Publié le 1er novembre 2025. Les Maldives interdisent la vente de tabac à toute personne née après le 1er janvier 2007, une mesure radicale visant à protéger la santé publique et à encourager une nouvelle génération à ne pas fumer. Cette interdiction, qui s’applique également aux touristes, s’inscrit dans un mouvement mondial croissant pour lutter contre le tabagisme.
- À compter du 1er novembre 2025, l’achat, la consommation et la vente de produits du tabac sont interdits aux personnes nées en 2007 ou après aux Maldives.
- Les détaillants qui vendent du tabac à des mineurs s’exposent à des amendes pouvant atteindre 50 000 Rufiyaa (environ 2 800 euros).
- L’interdiction s’applique également aux visiteurs étrangers, faisant des Maldives un pays pionnier dans la lutte contre le tabagisme à l’échelle mondiale.
Le ministère de la Santé maldivien a annoncé samedi cette nouvelle réglementation, qui concerne toutes les formes de tabac, y compris les cigarettes électroniques, passibles d’une amende de 5 000 Rufiyaa (environ 280 euros). Les commerçants sont désormais tenus de vérifier l’âge de leurs clients avant toute vente.
Cette initiative, portée par le président Mohamed Muizzu, s’inscrit dans une stratégie plus large de santé publique. Le ministère explique vouloir « protéger la santé publique et promouvoir une génération sans tabac ». Les Maldives, un archipel paradisiaque composé de plus d’un millier de petites îles et prisé des touristes du monde entier pour ses plages de sable blanc, espèrent ainsi préserver la santé de sa population.
L’interdiction maldivienne intervient alors que d’autres pays envisagent des mesures similaires. Au Royaume-Uni, une loi en cours d’examen législatif prévoit d’interdire la vente de cigarettes aux personnes nées après 2009, dans le but de créer une génération sans fumée. Les commerçants qui enfreindraient cette loi pourraient être passibles d’une amende de 200 £.

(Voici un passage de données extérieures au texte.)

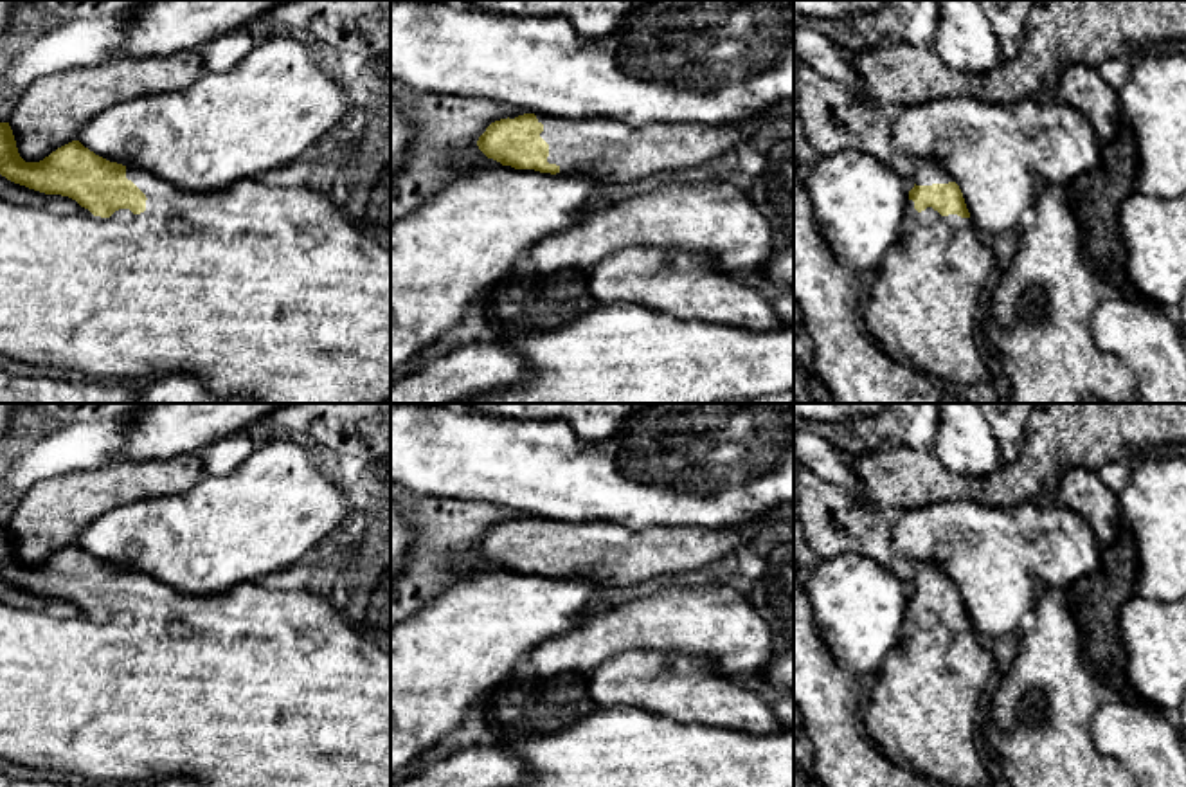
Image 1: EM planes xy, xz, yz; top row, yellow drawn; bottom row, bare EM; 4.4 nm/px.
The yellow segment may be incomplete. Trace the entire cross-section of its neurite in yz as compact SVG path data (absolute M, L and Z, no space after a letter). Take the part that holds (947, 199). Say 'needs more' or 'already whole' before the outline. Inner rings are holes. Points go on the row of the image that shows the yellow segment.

Cependant, cette approche n’est pas sans susciter de débats. La Nouvelle-Zélande, qui avait été le premier pays à adopter une interdiction similaire en 2022, sous l’impulsion de l’ancienne Première ministre Jacinda Ardern, l’a finalement abrogée. Le gouvernement conservateur actuel a justifié cette décision en affirmant que l’approche prohibitionniste était inefficace et ne tenait pas compte des initiatives de sevrage tabagique.
Les chercheurs du centre de recherche Aspire Aotearoa de l’université d’Otago ont vivement critiqué cette annulation, la qualifiant de « honteuse ». Ils soulignent que le tabagisme reste la principale cause de décès évitable en Nouvelle-Zélande, en particulier au sein de la population maorie, qui présente un taux de tabagisme plus élevé que le reste de la population.